“No,” I said. “You’re leaving. Get out.”
“You’ll have to make me,” he exclaimed.
The yelp that came from his throat when I grabbed him by the collar was one that I had heard before. I had started throwing my dad out of the house when I was fifteen. I knew the drill. He did too, and instead of resisting, he padded along with me, stumbling down the steps and falling to the ground. The fake whine and drama were a tactic I was also used to, and I rolled my eyes when he clutched his ankle.
“Why are you doing this to me?” he cried. “Why are you throwing your old man away?”
“I left home because I didn’t want to be found,” I said, barely able to keep the tremble out of my voice.
I looked behind me and saw Helen holding up her phone. She was pointing at it and mouthing “police.” I nodded. There was no use pretending that wasn’t the way this day was going to turn out.
“You were just gone,” he said. “What else was I supposed to do?”
I sighed.
“Be a man,” I said. “You and Mom are grown adults. You don’t need me around paying your bills and keeping your shit together.”
“You’re an ungrateful little asshole,” he said, hobbling overdramatically. “I wish you had never been born. You know that?”
“I do,” I said. “You’ve told me that a thousand times by now. Usually right after I’ve thrown your ass out of the house or picked you up from jail. But this time, I’m done. You can sit and rot for all I care.”
“You owe me!” he cried out. “I took care of you when you were little. I gave you everything you needed!”
“You did the bare minimum!” I lashed out, finally unable to take it anymore. Blue lights were starting to fill the parking lot. The police station was only a few blocks away. “Parents are supposed to do everything they can for their children!”
A flash of Wendy and Olly crossed my mind, and I felt like my heart was caught in a vice.
“Sir?” a voice said from behind my father. “I think we’d all best come down to the station.”
I nodded. The officer was standing behind my father, his hand on his belt, close to his gun. My father wouldn’t make a move. He was too much of a coward to do anything like that.
The rest of the day was spent dealing with police and making reports and making sure he was going to at least spend the night in the drunk tank. Just like always, I lost time and money of my own to them. Sitting in the police station, making the report, I thought about Wendy again. It was true, Wendy was every bit the great mother Olly could ever ask for.

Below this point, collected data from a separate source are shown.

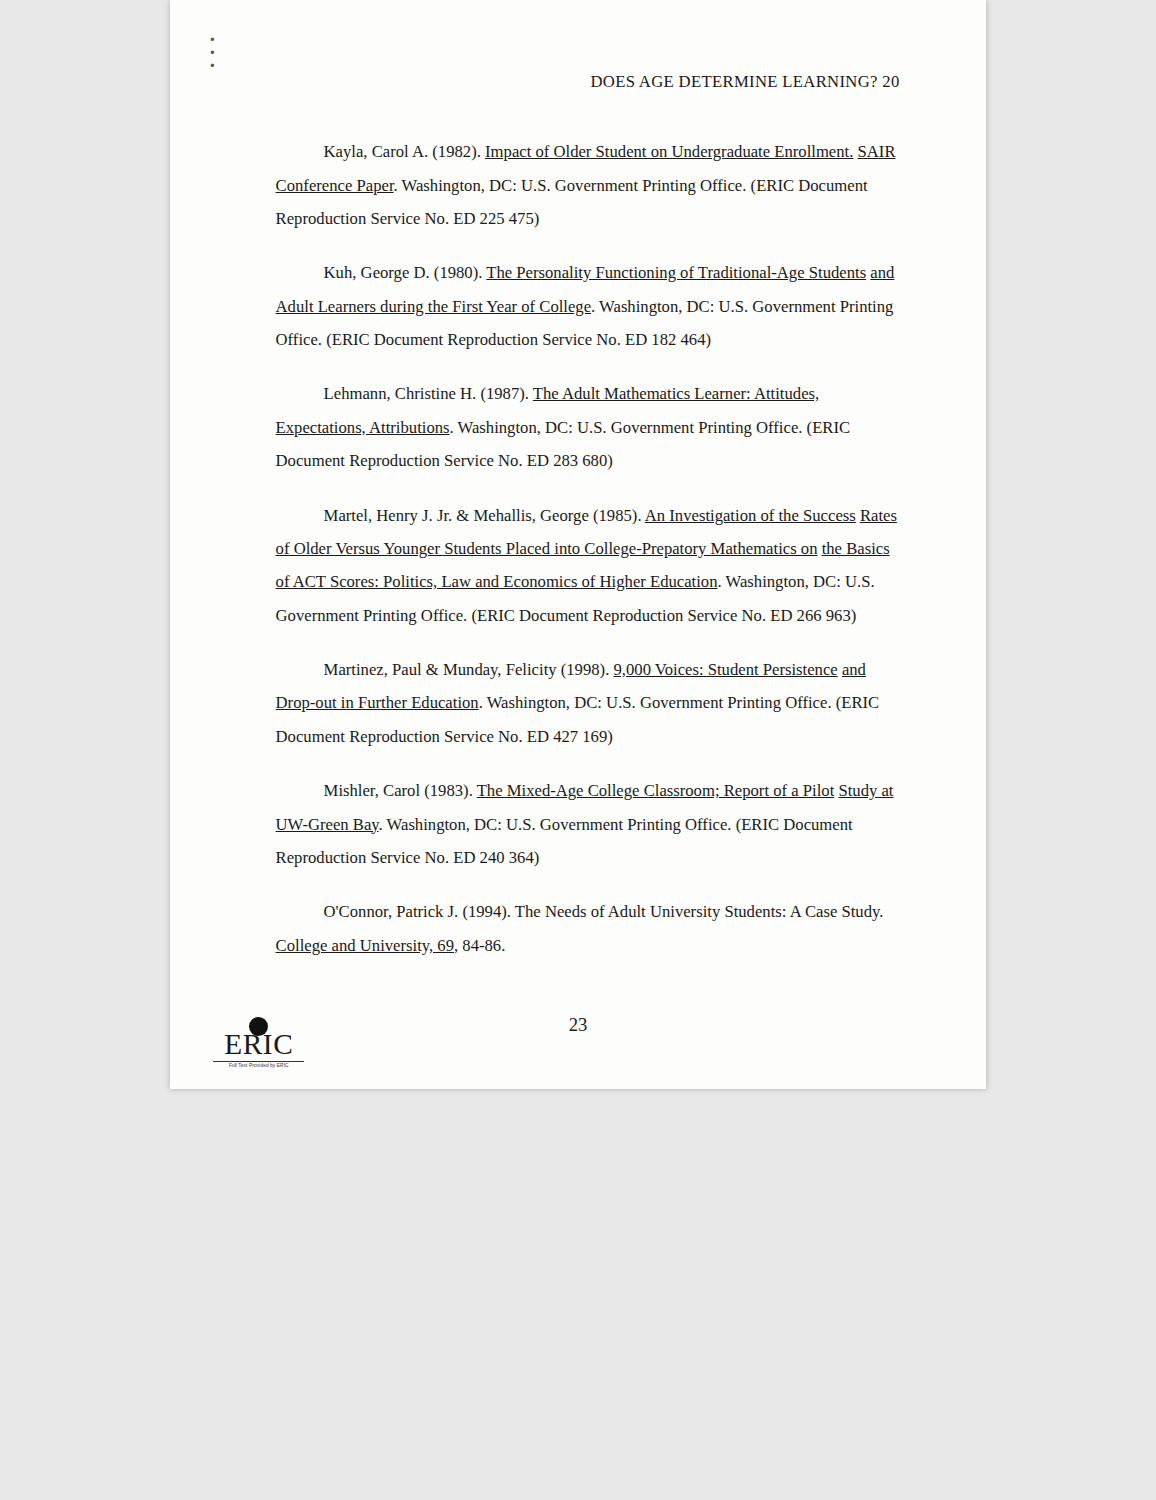• • •
DOES AGE DETERMINE LEARNING? 20
Kayla, Carol A. (1982). Impact of Older Student on Undergraduate Enrollment. SAIR Conference Paper. Washington, DC: U.S. Government Printing Office. (ERIC Document Reproduction Service No. ED 225 475)
Kuh, George D. (1980). The Personality Functioning of Traditional-Age Students and Adult Learners during the First Year of College. Washington, DC: U.S. Government Printing Office. (ERIC Document Reproduction Service No. ED 182 464)
Lehmann, Christine H. (1987). The Adult Mathematics Learner: Attitudes, Expectations, Attributions. Washington, DC: U.S. Government Printing Office. (ERIC Document Reproduction Service No. ED 283 680)
Martel, Henry J. Jr. & Mehallis, George (1985). An Investigation of the Success Rates of Older Versus Younger Students Placed into College-Prepatory Mathematics on the Basics of ACT Scores: Politics, Law and Economics of Higher Education. Washington, DC: U.S. Government Printing Office. (ERIC Document Reproduction Service No. ED 266 963)
Martinez, Paul & Munday, Felicity (1998). 9,000 Voices: Student Persistence and Drop-out in Further Education. Washington, DC: U.S. Government Printing Office. (ERIC Document Reproduction Service No. ED 427 169)
Mishler, Carol (1983). The Mixed-Age College Classroom; Report of a Pilot Study at UW-Green Bay. Washington, DC: U.S. Government Printing Office. (ERIC Document Reproduction Service No. ED 240 364)
O'Connor, Patrick J. (1994). The Needs of Adult University Students: A Case Study. College and University, 69, 84-86.
23
ERIC
Full Text Provided by ERIC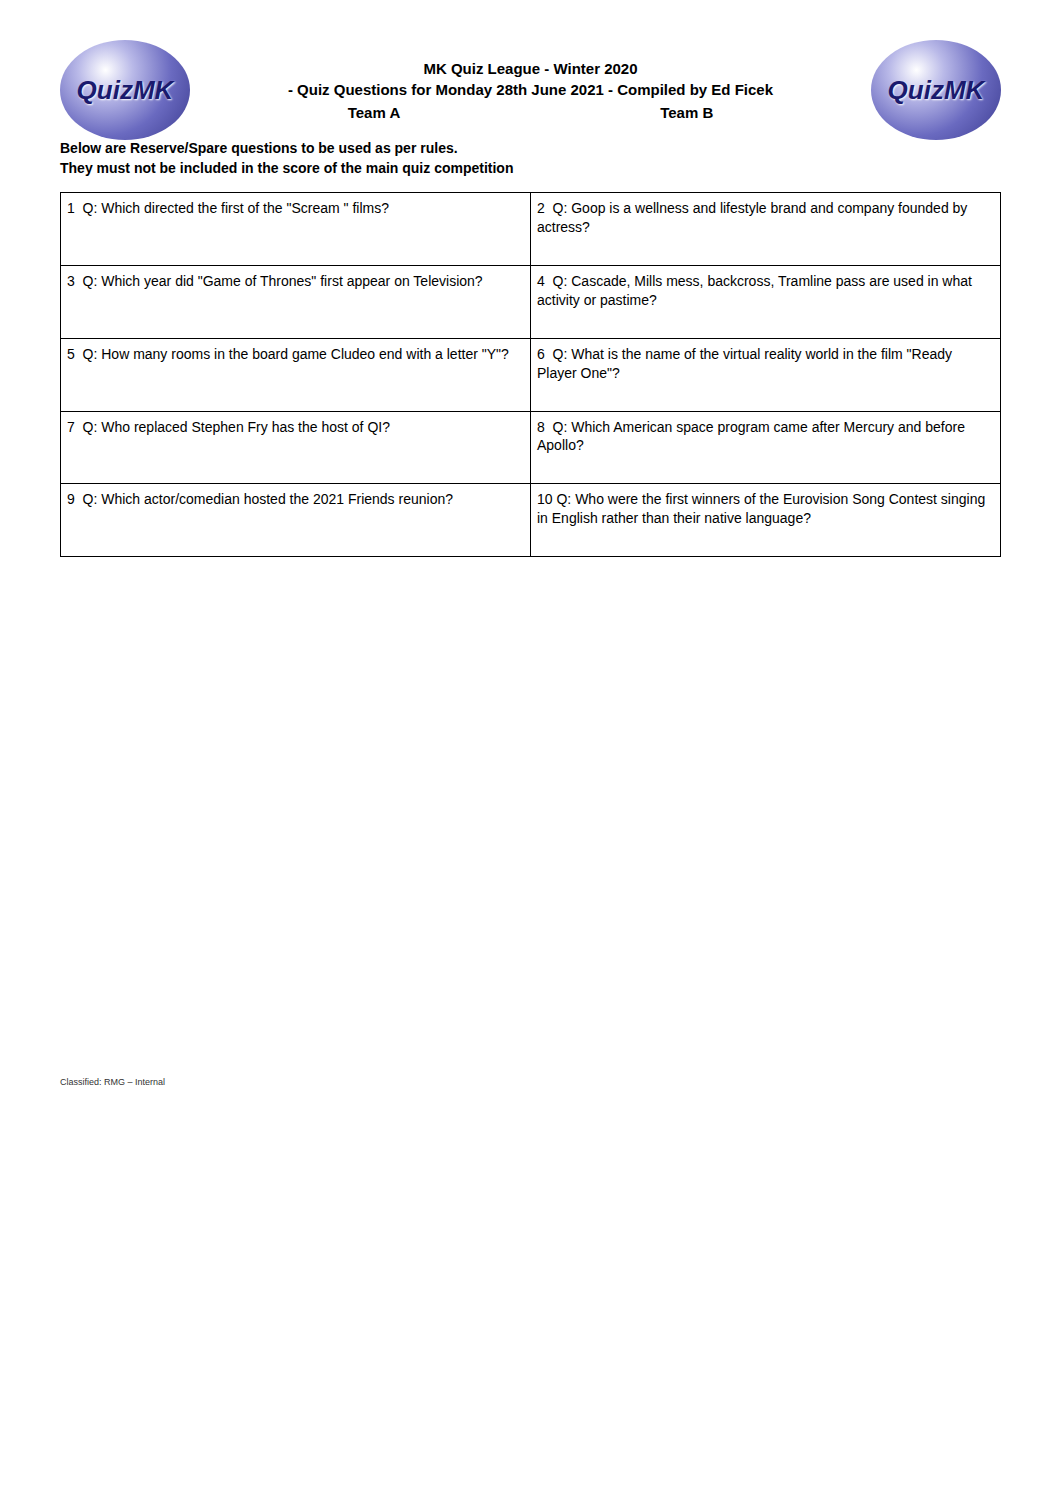QuizMK
QuizMK
MK Quiz League - Winter 2020
- Quiz Questions for Monday 28th June 2021 - Compiled by Ed Ficek
Team A Team B
Below are Reserve/Spare questions to be used as per rules.
They must not be included in the score of the main quiz competition
| 1 Q: Which directed the first of the "Scream " films? | 2 Q: Goop is a wellness and lifestyle brand and company founded by actress? |
| 3 Q: Which year did "Game of Thrones" first appear on Television? | 4 Q: Cascade, Mills mess, backcross, Tramline pass are used in what activity or pastime? |
| 5 Q: How many rooms in the board game Cludeo end with a letter "Y"? | 6 Q: What is the name of the virtual reality world in the film "Ready Player One"? |
| 7 Q: Who replaced Stephen Fry has the host of QI? | 8 Q: Which American space program came after Mercury and before Apollo? |
| 9 Q: Which actor/comedian hosted the 2021 Friends reunion? | 10 Q: Who were the first winners of the Eurovision Song Contest singing in English rather than their native language? |
Classified: RMG – Internal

Maybe it was better for both of them that our relationship imploded. I came from bad stock. With my father as my example, I could only assume I wasn’t good for anyone.
26
WENDY
The alarm went off, and I turned my head into the pillow to prepare myself for the onslaught of nausea I knew would come. When I peeled my eyes open, the room around me seemed almost as dark as it had when I went to bed the night before. Outside the window, it was well before dawn, but there wasn’t the crisp blue that came before a clear day. I couldn’t see any stars or the moon glowing down from the sky.
A thick cover of clouds had blotted it all out and was creating an oppressive, heavy feeling. That wasn’t the best thing to wake up to first thing. Neither was the baby flopping around in my belly. It was still too early for me to feel any movement from the baby, but the amount of nausea that swept through me as soon as I so much as shifted my weight while my eyes were open each morning was enough to have me envisioning the new little one practicing an elaborate tap-dance routine on the walls of my uterus.
But I was prepared. I’d set the alarm five minutes earlier than I used to on workdays just for this situation. It gave me the time to carefully roll over onto my back and reach for the drawer in my nightstand. Opening it revealed two sleeves of saltine crackers, several plastic sandwich baggies of oyster crackers, and a small box of water crackers. All essentially the same thing, but my moods swung, and sometimes a saltine could simply not do the work for which an oyster cracker was called upon.
Eating a few crackers before even setting foot outside the bed was one of the things I’d learned when I was pregnant with Olly. Morning sickness hit me hard with him, but it didn’t feel the same as with this pregnancy. It was hard to explain, but the feelings were completely different. Both were enough to make me worry about humiliating myself if I were to go in public before the shifting and flipping of my stomach settled.